PROBLEM DESCRIPTION: Using the data that follows, return exactly the lines from the one that contains "TODO tab completion" through the one that contains "Copyright 2010 - 2013", ends included.

INFORMATION:

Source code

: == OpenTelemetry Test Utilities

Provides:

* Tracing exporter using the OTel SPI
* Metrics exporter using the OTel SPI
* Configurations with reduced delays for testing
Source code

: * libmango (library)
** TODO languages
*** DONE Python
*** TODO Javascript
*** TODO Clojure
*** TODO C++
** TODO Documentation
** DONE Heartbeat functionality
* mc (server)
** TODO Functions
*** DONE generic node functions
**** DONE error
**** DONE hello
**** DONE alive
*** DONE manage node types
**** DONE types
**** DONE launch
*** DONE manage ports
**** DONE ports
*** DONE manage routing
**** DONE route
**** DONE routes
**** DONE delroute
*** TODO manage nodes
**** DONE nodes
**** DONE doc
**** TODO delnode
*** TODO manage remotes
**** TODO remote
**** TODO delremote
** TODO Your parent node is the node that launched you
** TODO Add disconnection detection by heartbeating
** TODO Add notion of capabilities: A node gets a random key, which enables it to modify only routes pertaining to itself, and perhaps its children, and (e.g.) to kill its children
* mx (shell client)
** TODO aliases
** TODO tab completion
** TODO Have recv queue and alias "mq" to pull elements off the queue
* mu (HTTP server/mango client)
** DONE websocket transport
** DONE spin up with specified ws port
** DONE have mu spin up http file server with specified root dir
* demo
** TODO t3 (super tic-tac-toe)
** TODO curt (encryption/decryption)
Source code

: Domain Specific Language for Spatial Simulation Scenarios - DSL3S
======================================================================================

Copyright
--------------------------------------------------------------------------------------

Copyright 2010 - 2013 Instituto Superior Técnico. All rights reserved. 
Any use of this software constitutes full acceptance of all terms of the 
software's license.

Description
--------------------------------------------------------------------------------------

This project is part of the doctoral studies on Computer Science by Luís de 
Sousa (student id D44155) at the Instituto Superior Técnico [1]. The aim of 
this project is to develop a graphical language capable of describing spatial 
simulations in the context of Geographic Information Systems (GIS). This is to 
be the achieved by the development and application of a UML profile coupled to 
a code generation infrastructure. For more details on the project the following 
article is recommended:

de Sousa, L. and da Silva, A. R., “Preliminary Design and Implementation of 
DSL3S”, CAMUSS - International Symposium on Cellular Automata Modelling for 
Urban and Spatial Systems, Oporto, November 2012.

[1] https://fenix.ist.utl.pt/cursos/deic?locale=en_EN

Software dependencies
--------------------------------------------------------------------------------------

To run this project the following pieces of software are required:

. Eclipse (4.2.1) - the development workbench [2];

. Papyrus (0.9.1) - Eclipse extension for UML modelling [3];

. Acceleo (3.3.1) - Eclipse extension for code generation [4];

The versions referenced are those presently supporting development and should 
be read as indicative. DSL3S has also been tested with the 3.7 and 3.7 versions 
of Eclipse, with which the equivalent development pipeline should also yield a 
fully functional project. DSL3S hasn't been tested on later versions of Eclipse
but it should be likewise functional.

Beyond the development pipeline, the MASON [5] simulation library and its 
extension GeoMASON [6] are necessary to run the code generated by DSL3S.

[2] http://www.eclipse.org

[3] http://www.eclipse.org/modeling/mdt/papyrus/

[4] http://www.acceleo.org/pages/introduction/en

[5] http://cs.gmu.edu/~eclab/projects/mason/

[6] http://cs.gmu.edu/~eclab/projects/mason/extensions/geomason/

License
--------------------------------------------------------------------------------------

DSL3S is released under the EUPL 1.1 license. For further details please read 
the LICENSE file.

SOLUTION TO THIS EXERCISE:
** TODO tab completion
** TODO Have recv queue and alias "mq" to pull elements off the queue
* mu (HTTP server/mango client)
** DONE websocket transport
** DONE spin up with specified ws port
** DONE have mu spin up http file server with specified root dir
* demo
** TODO t3 (super tic-tac-toe)
** TODO curt (encryption/decryption)
Source code

: Domain Specific Language for Spatial Simulation Scenarios - DSL3S
======================================================================================

Copyright
--------------------------------------------------------------------------------------

Copyright 2010 - 2013 Instituto Superior Técnico. All rights reserved. 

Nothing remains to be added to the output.